*** Passage to read ***

If you live in the city, or suburbs and don't have access to a backyard pool or lake (that is safe for swimming) chances are during the hot summer months a public pool is where you may go to cool off and take a swim. Water quality at public pools is a priority to ward off recreational water illnesses (RWI).

Usually, this water quality maintenance takes the form of circulation systems, filtration systems, and sanitizing with chlorine or bromine.

Shocking your pool is also important, which is adding chlorine to eliminate chloramines in the water which form when "chlorine mixes with ammonia in sweat, oils and urine," according to SwimUniversity.com.

The City of Edmonton is offering the public an alternative to chemical pool maintenance. The Borden Natural Swimming Pool is being promoted as "Canada's first public, man-made, natural swimming pool." WaterToday spoke with Cyndi Schlosser, Facility Manager, about the pool and how it operates.

The pool has had different forms over the years, Schlosser said "the original Borden Park Pool was a dugout and became a concrete pool in 1932." She added that it was "community and public interest" that began the natural swimming pool project. The new facilities cost $14.4 million.

Schlosser explained that "natural swimming pools are non-chemically treated, [...] instead we utilize rocks, granite, sedimentation areas and plants to filter the water."

Water from the Natural Swimming Pool and Children's Pool pass through a three-stage filtration process, a fine particle filter, a Neptune gravel filter, and a hydrobotanic pool and reed bed. From there it passes through a UV filter before being pumped back into the two pools.

*** End of Passage to read ***
*** Source data ***

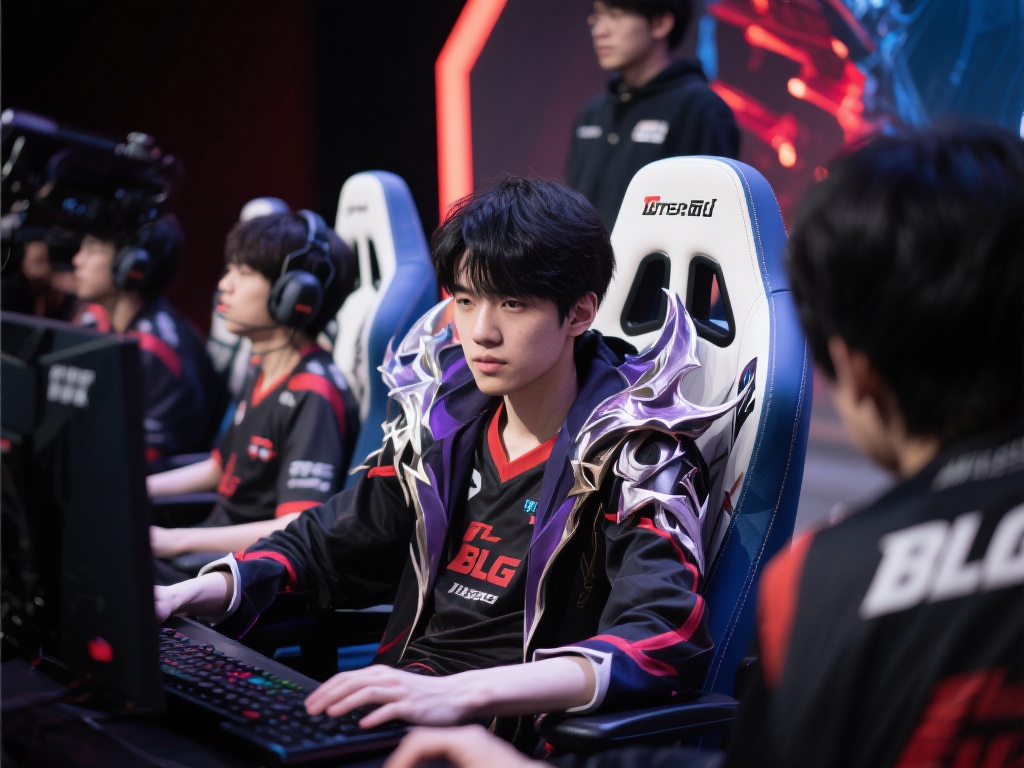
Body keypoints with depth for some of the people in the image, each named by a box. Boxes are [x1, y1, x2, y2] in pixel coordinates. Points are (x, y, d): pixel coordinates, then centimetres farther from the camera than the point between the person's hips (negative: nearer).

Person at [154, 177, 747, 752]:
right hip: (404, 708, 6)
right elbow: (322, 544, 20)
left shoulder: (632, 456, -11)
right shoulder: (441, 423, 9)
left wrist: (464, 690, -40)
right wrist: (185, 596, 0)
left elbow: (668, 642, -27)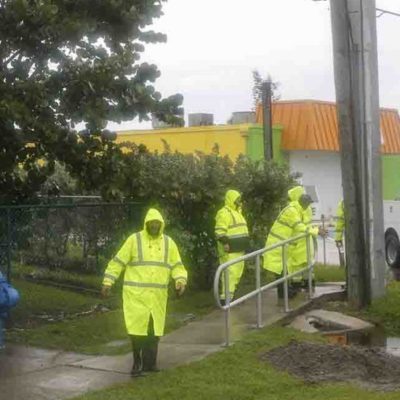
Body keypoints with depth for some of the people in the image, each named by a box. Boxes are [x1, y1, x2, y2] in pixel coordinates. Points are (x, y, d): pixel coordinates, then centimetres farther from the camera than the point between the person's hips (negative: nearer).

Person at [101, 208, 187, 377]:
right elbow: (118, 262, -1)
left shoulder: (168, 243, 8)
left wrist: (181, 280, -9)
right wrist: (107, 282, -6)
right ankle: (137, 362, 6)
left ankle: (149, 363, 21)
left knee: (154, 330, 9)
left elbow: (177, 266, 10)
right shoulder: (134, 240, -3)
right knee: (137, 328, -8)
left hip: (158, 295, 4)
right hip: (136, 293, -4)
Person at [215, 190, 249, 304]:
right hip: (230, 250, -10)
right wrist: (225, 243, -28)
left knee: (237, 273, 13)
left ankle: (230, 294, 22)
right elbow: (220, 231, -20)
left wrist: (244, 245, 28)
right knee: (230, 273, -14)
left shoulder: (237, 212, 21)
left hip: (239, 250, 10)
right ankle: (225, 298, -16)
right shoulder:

*** End of Source data ***

_Action item_
Continue the article about Edmonton's Borden Natural Swimming Pool from its last sentence.

_Response for this exercise_
"Even the products that are used to clean the facility are environmentally friendly," Schlosser said. She added that "everyone who comes here has to have phosphate-free sunscreen, and anything that is utilized inside the facility is phosphate-free."

Being that this pool is so particular in what can and can't enter the water the pre-swim routine is a little stricter. "We ensure that everybody has a head to toe soaking shower every single time that they go into the pool," Schlosser said. This means if you exit the water, for whatever reason, you must take another shower before entering.

Borden Pool is not as warm as other public parks, "to reduce the transfer of biological contaminant pathogens, the pool is kept at a cooler temperature, 22°C to 23°C, while most traditional pools are around 28°C to 29°C."

Schlosser said the pool "will get additional heat from the sun, though when it around 29°C, in the water, we will have to check to ensure that it is safe for individuals."

Pool operating hours are slightly offset from regular pool hours, Borden Natural Swimming Pool is open "from 12-8 PM to take advantage of the warm sun," Schlosser said. Entry is free for the entire season, which runs through Labour Day Weekend.